[[ RECORD SET, beginning ]]

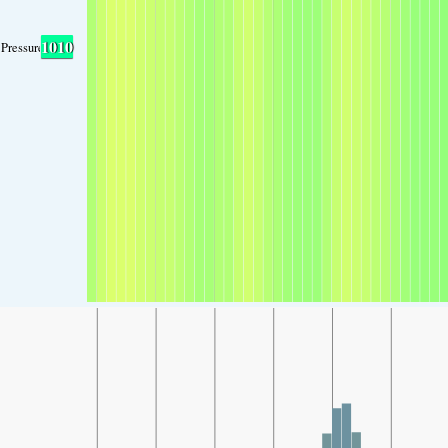
1010
Pressure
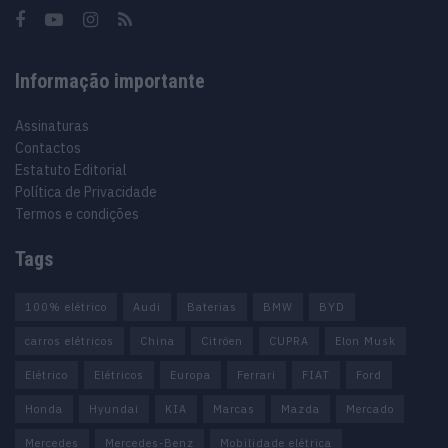
Informação importante
Assinaturas
Contactos
Estatuto Editorial
Política de Privacidade
Termos e condições
Tags
100% elétrico
Audi
Baterias
BMW
BYD
carros elétricos
China
Citröen
CUPRA
Elon Musk
Elétrico
Elétricos
Europa
Ferrari
FIAT
Ford
Honda
Hyundai
KIA
Marcas
Mazda
Mercado
Mercedes
Mercedes-Benz
Mobilidade elétrica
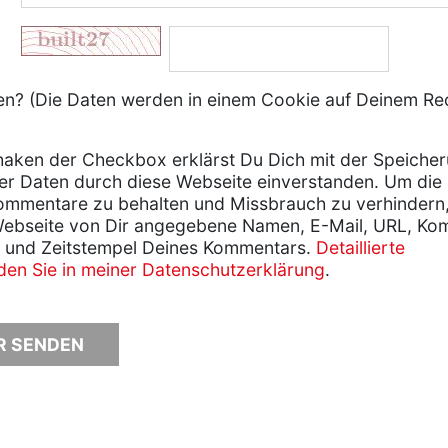
? (Die Daten werden in einem Cookie auf Deinem Re
aken der Checkbox erklärst Du Dich mit der Speiche
er Daten durch diese Webseite einverstanden. Um die
ommentare zu behalten und Missbrauch zu verhindern
Webseite von Dir angegebene Namen, E-Mail, URL, Ko
 und Zeitstempel Deines Kommentars.
Detaillierte
nden Sie in meiner Datenschutzerklärung
.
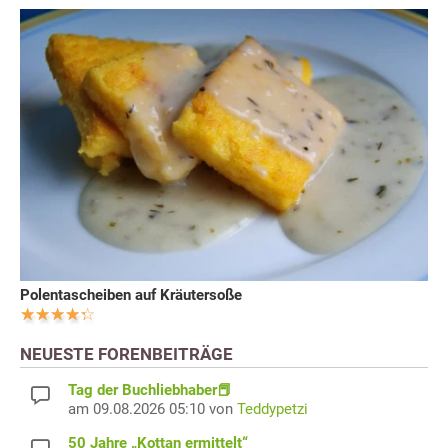
Polentascheiben auf Kräutersoße
NEUESTE FORENBEITRÄGE
Tag der Buchliebhaber📕
am 09.08.2026 05:10 von
Teddypetzi
50 Jahre „Kottan ermittelt“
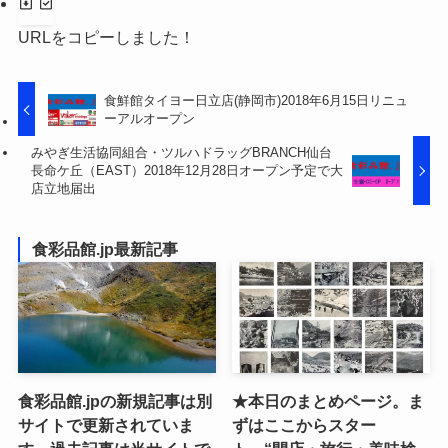
URLをコピーしました！
食鮮館タイヨー日立店(静岡市)2018年6月15日リニュ
ーアルオープン
みやぎ生活協同組合・ツルハドラッグBRANCH仙台
長命ケ丘（EAST）2018年12月28日オープン予定で大
店立地届出
食彩品館.jp最新記事
食彩品館.jpの新規記事は別
★本日のまとめページ。ま
サイトで更新されていま
ずはここからスター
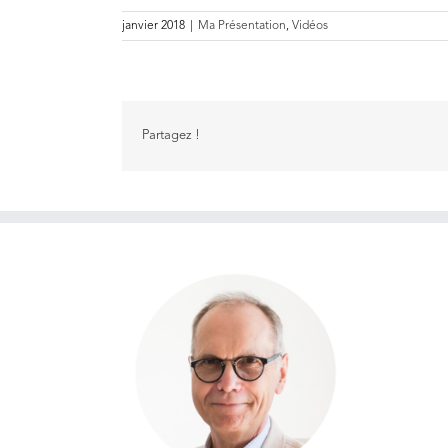
janvier 2018
|
Ma Présentation
,
Vidéos
Partagez !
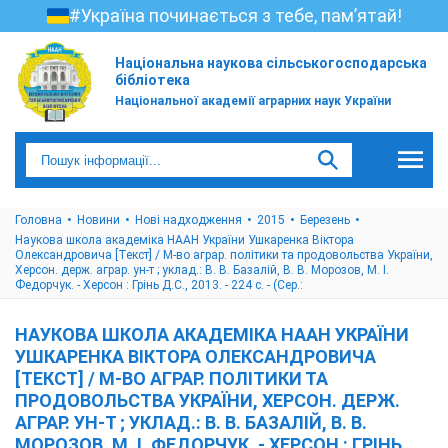
#Україна починається з тебе, пам’ятай!
Національна наукова сільськогосподарська
бібліотека
Національної академії аграрних наук України
Головна
Новини
Нові надходження
2015
Березень
Наукова школа академіка НААН України Ушкаренка Віктора
Олександровича [Текст] / М-во аграр. політики та продовольства України,
Херсон. держ. аграр. ун-т ; уклад.: В. В. Базалій, В. В. Морозов, М. І.
Федорчук. - Херсон : Грінь Д.С., 2013. - 224 с. - (Сер.:
НАУКОВА ШКОЛА АКАДЕМІКА НААН УКРАЇНИ
УШКАРЕНКА ВІКТОРА ОЛЕКСАНДРОВИЧА
[ТЕКСТ] / М-ВО АГРАР. ПОЛІТИКИ ТА
ПРОДОВОЛЬСТВА УКРАЇНИ, ХЕРСОН. ДЕРЖ.
АГРАР. УН-Т ; УКЛАД.: В. В. БАЗАЛІЙ, В. В.
МОРОЗОВ, М. І. ФЕДОРЧУК. - ХЕРСОН : ГРІНЬ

[[ RECORD SET, end ]]

INSTRUCTIONS TO FOLLOW ->
The required output is every line from the beginning of the material above through the line with "食鮮館タイヨー日立店(静岡市)2018年6月15日リニュ", exact and without pictures.

RESPONSE TO THIS EXERCISE ->
1010
Pressure
Informação importante
Assinaturas
Contactos
Estatuto Editorial
Política de Privacidade
Termos e condições
Tags
100% elétrico
Audi
Baterias
BMW
BYD
carros elétricos
China
Citröen
CUPRA
Elon Musk
Elétrico
Elétricos
Europa
Ferrari
FIAT
Ford
Honda
Hyundai
KIA
Marcas
Mazda
Mercado
Mercedes
Mercedes-Benz
Mobilidade elétrica
? (Die Daten werden in einem Cookie auf Deinem Re
aken der Checkbox erklärst Du Dich mit der Speiche
er Daten durch diese Webseite einverstanden. Um die
ommentare zu behalten und Missbrauch zu verhindern
Webseite von Dir angegebene Namen, E-Mail, URL, Ko
 und Zeitstempel Deines Kommentars.
Detaillierte
nden Sie in meiner Datenschutzerklärung
.
Polentascheiben auf Kräutersoße
NEUESTE FORENBEITRÄGE
Tag der Buchliebhaber📕
am 09.08.2026 05:10 von
Teddypetzi
50 Jahre „Kottan ermittelt“
URLをコピーしました！
食鮮館タイヨー日立店(静岡市)2018年6月15日リニュ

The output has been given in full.